|The Rat Catcher|
One of Mark’s most significant jobs in our household is the “inviting” of non-human visitors to the yard, not the house. Spiders are escorted out on the backs of envelopes, young, stunned possums are carried out by the tail—bare handed!—but his real specialty is the rodent. “You just have to think like a rat,” he says.
This skill was very clear last fall. It was about ten o’clock and we were reading quietly in bed when the neighbors erupted. First, there was a crash, then a shout. “It’s by the fireplace!” someone screamed. “Now, behind the couch,” another voice chimed in. Obscenities filled the air. The front door slammed as one young man ran out into the street. “I think,” Mark observed calmly, “that they have a rat.” At that moment, something crashed to the ground and another young man ran into the street. We heard the sound of a baseball bat hitting something. There was a moment of silence while they reconnoitered. Then the thumping started again. Finally, after another loud crash, they were done. Either the rat was dead or outside.

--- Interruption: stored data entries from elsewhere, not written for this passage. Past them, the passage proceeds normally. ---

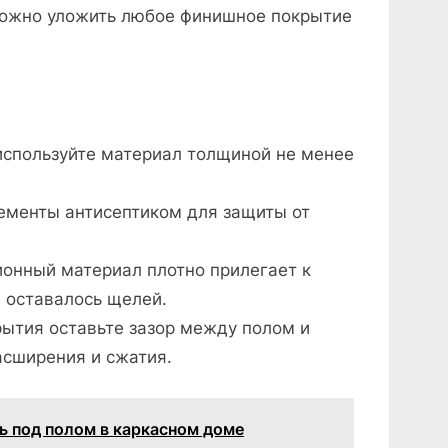
ожно уложить любое финишное покрытие
используйте материал толщиной не менее
ементы антисептиком для защиты от
ионный материал плотно прилегает к
е оставалось щелей.
ытия оставьте зазор между полом и
асширения и сжатия.
ь под полом в каркасном доме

A few nights later, I woke up to a familiar, but still ominous, sound. The cat door shut, followed by heavy cat feet, heading to the bedroom. Then I heard the story of the hunt. “Lucy has a rat,” I nudged Mark awake. He sighed, turned on the light, and looked down. Yup, it had just run behind the laundry basket. I gathered up the cat while he headed out for his tools—a large mouthed canning jar with lid and ring, and a towel. “Think like a rat,” he muttered as he placed the jar along the edge of the wall near the basket and covered it with a towel, creating a dark tunnel.”They always run towards the dark.” Then he moved the basket just enough to send the rodent scurrying towards the jar. It ran in. He capped the lid on. “Yup, roof rat, but a baby,” he said, screwed the cap on tight, and moved it to the front porch. In the early morning, he’ll move it across the street to release it in the yard of the awful frat near-by. A Master Rat Catcher at work.
March Dinner: Beans and Greens on Toast
Find a jar of home canned beans in the basement. *
Sautee the last storage onion in olive oil. Chop a big bunch of spicy mustard leaves and add. Pour the can of beans over the greens and warm it all up.
Toast four slices of home-made whole wheat bread. Place on the plates. Pour beans and greens over in a huge pile. Toss a handful of cheese over all.
Eat. Repeat the next week.
You need a pressure canner for this one…Wash pint jars. Pour a heavy third of a cup of dried beans in each. NO salt. Cap and place in canner. Pressure can for 70 minutes. When the pressure is down, the beans are both cooked and canned, beautifully. They are much softer and richer than cooking them on the stove and they keep for years. I process large bunches of our locally grown benas this way in the fall and have them all winter.